Striving Forces of a Sphere

Artist

Max Bill
Winterthur, Switzerland, 1908 – Berlin 1994

Title

Striving Forces of a Sphere

Date

1966-1967

Materials

Granite

Dimensions

60 x 60 x 90 cm

Credits

Purchase, Horsley and Annie Townsend Bequest and gifts of Maurice Corbeil, Christopher W. McConnell, Dr. Sean B. Murphy and Trevor F. Peck, inv. 1969.1635

Collection

Western Art

Max Bill went to the Bauhaus in Dessau in 1927, where he was taught by Josef Albers. Bill applied a mathematically formal vocabulary not only to his architectural projects, but also to his painting, sculpture, typography and industrial design, which he viewed as interconnected.
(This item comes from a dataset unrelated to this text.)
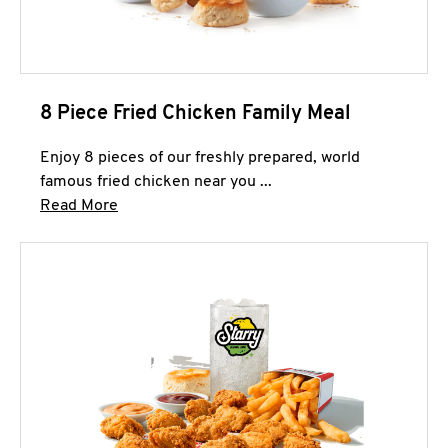
8 Piece Fried Chicken Family Meal
Enjoy 8 pieces of our freshly prepared, world
famous fried chicken near you ...
Click to expand this description and continue 
Read More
This sculpture is a black granite sphere dissected into quarters that are set adjacent to each other to form a symmetrical composition. Mathematical principles determine the relationship between the intersecting shapes. Despite the severe perfection of the black surface, a dynamism and rhythm animate the work. It epitomizes what Bill described as Concrete art: based on “inherent resources and rules. It is the expression of the human spirit, intended for the human spirit, and it should have the sharpness, the clarity and the perfection that must be expected from the human spirit.”